TGF-β/BMP signaling pathway is involved in cerium-promoted osteogenic differentiation of mesenchymal stem cells.

The extensive applications of cerium (Ce) increased the chance of human exposure to Ce and its compounds. It was reported that Ce was mainly deposited in the bone after administration. However, the potential effect and mechanism of Ce on bone metabolism are not well understood. In this study, we investigated the cellular effects of Ce on the differentiation of mesenchymal stem cells (MSCs) and the associated molecular mechanisms. The results indicated that Ce promoted the osteogenic differentiation and inhibited the adipogenic differentiation of MSCs at cell level. Genes involved in transforming growth factor-β/bone morphogenetic proteins (TGF-β/BMP) signaling pathway were significantly changed when the MSCs were exposed to 0.0001 µM Ce by RT(2) Profiler™ PCR Array analysis.
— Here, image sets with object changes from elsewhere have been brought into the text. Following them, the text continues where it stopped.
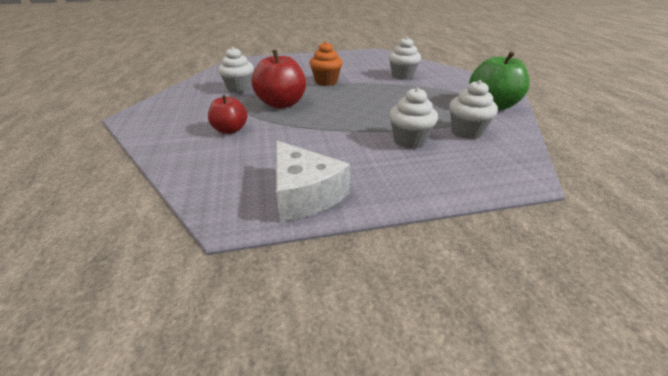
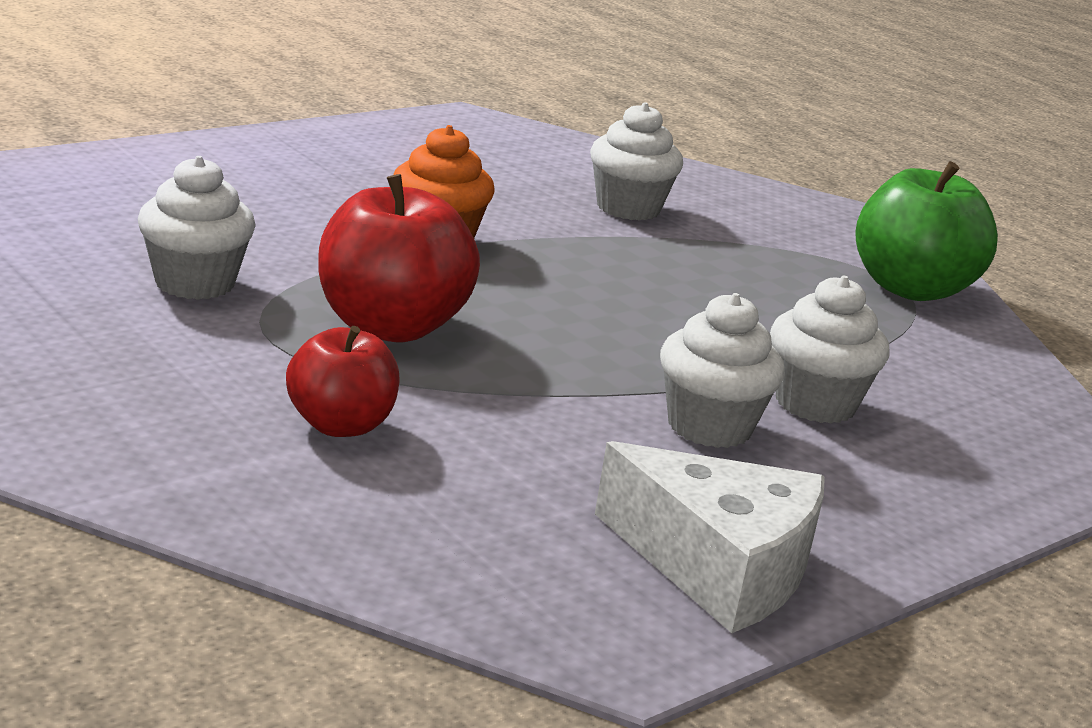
camera: 30 degrees left, 10 degrees down
white cupcake [449,80,498,139] -> white cupcake moved to [660,293,785,448]

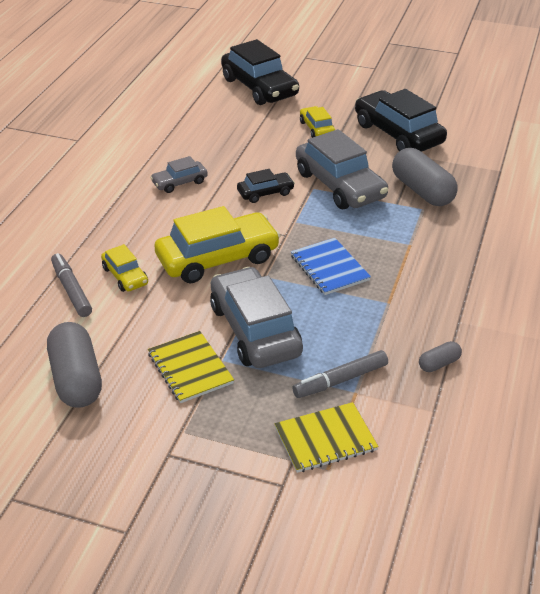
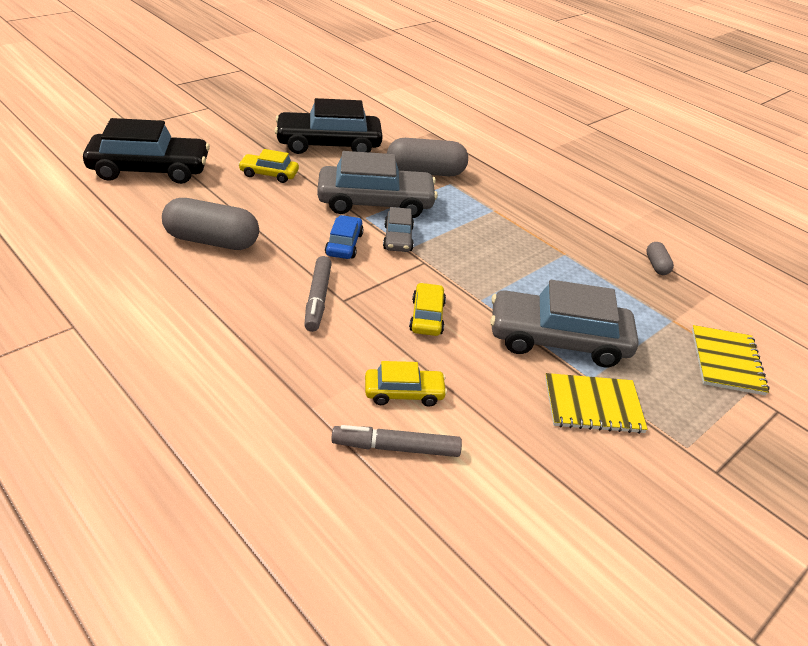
camera: 65 degrees left, 0 degrees up
grey capsule [47,322,102,408] -> grey capsule moved to [162,198,259,250]
grey car [150,156,208,193] -> grey car moved to [383,207,414,252]
yellow car [154,206,281,283] -> yellow car [409,283,446,336], size x0.51
black car [237,169,295,203] -> blue car [325,215,364,259]
blue notebook [291,238,371,295] -> none
grey marker [292,350,388,398] -> grey marker moved to [304,256,332,332]

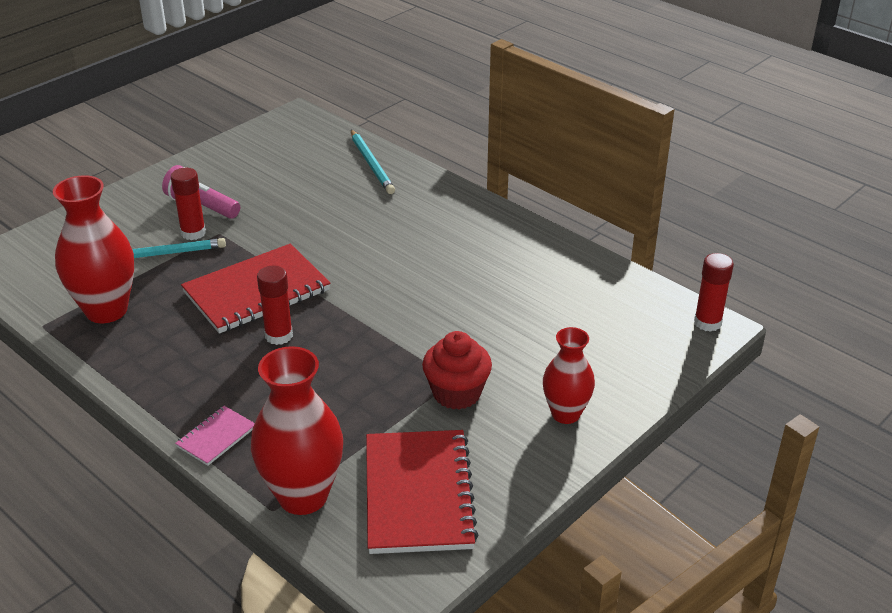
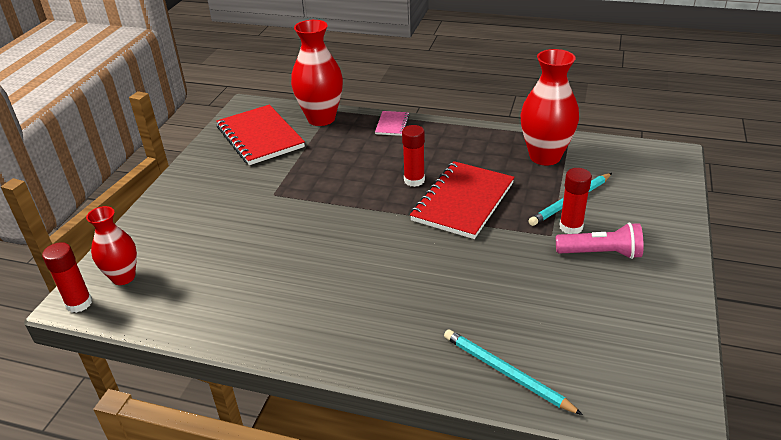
camera: 155 degrees right, 0 degrees up
red cupcake [422,331,492,410] -> none
red vase [543,327,595,424] -> red vase moved to [86,206,137,285]

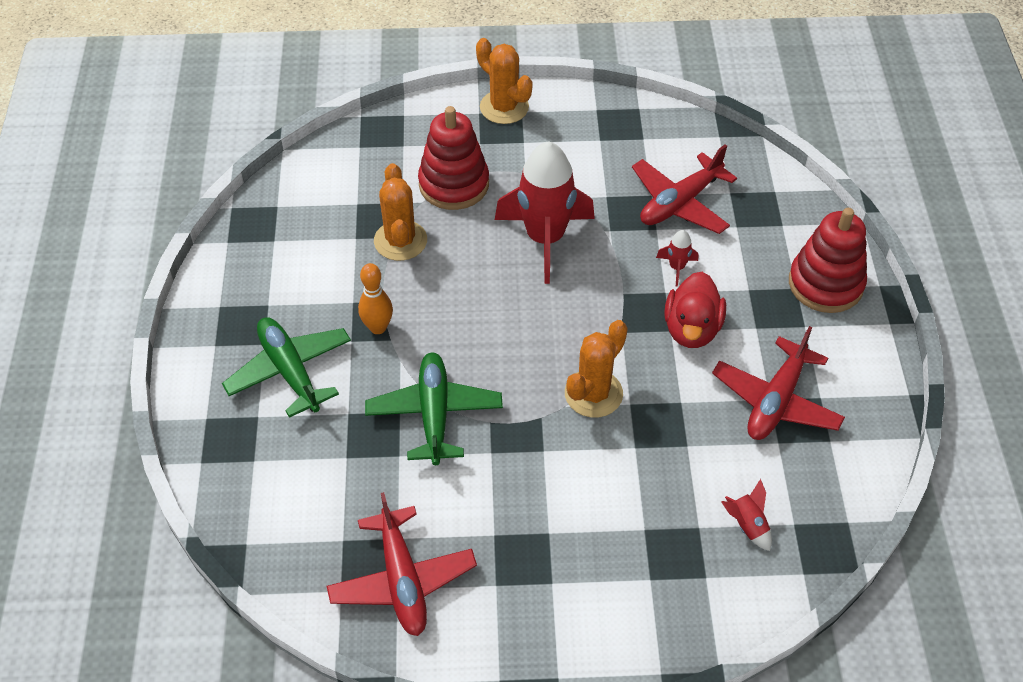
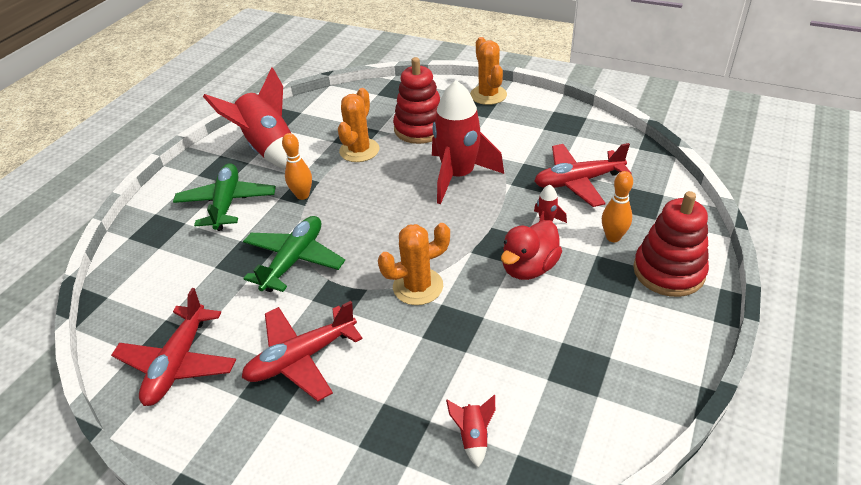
camera: 30 degrees right, 10 degrees down
red plane [712,326,845,440] -> red plane moved to [241,301,363,401]
none -> red rocket [203,67,291,169]
none -> orange bowling pin [602,171,633,242]

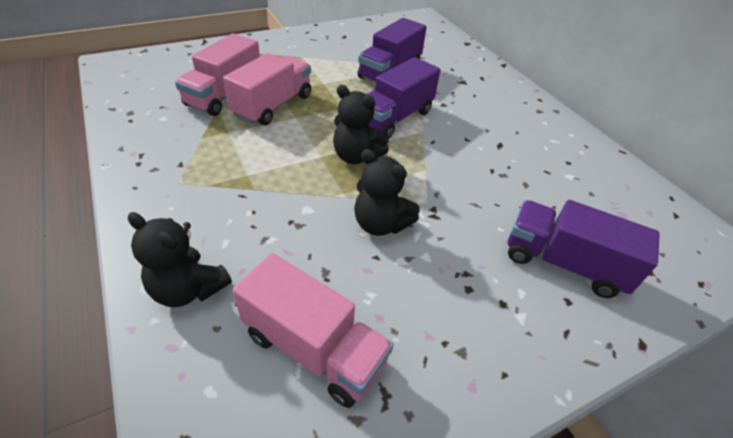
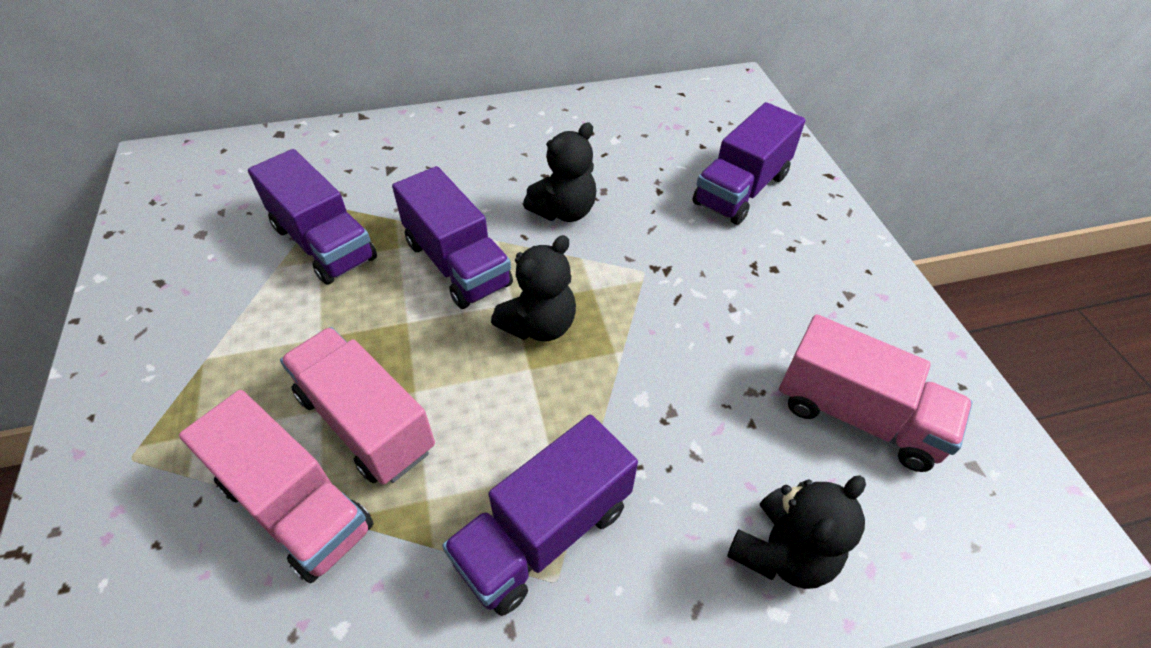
camera: 75 degrees left, 5 degrees up
pink truck [233,253,393,408] -> pink truck turned 75 degrees clockwise [779,314,973,472]
black teddy bear [354,149,420,236] -> black teddy bear moved to [523,123,596,222]
none -> purple truck [442,415,638,616]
The expression of genes and proteins related to pathways, osteogenic, and adipogenic biomarkers of MSCs upon interaction with Ce was further confirmed by quantitative real-time reverse transcriptase polymerase chain reaction (Q-PCR) and Western blot analysis. The results suggest that Ce exerts the effects by interacting with bone morphogenetic protein receptor (BMPR) and activates TGF-β/BMP signaling pathway, leads to the up-regulation of the osteogenic master transcription factor, runt-related transcription factor 2 (Runx 2), and the down-regulation of the adipocytic master transcription factor, peroxisome proliferator-activated receptor gamma 2 (PPARγ2). Runx2, which subsequently up-regulates osteoblast (OB) marker genes collagen I (Col I) and BMP2 at early stages, alkaline phosphatase (ALP), and osteocalcin (OCN) at later stages of differentiation, thus driving MSCs to differentiate into OBs. The results provide novel evidence to elucidate the mechanisms of bone metabolism by Ce.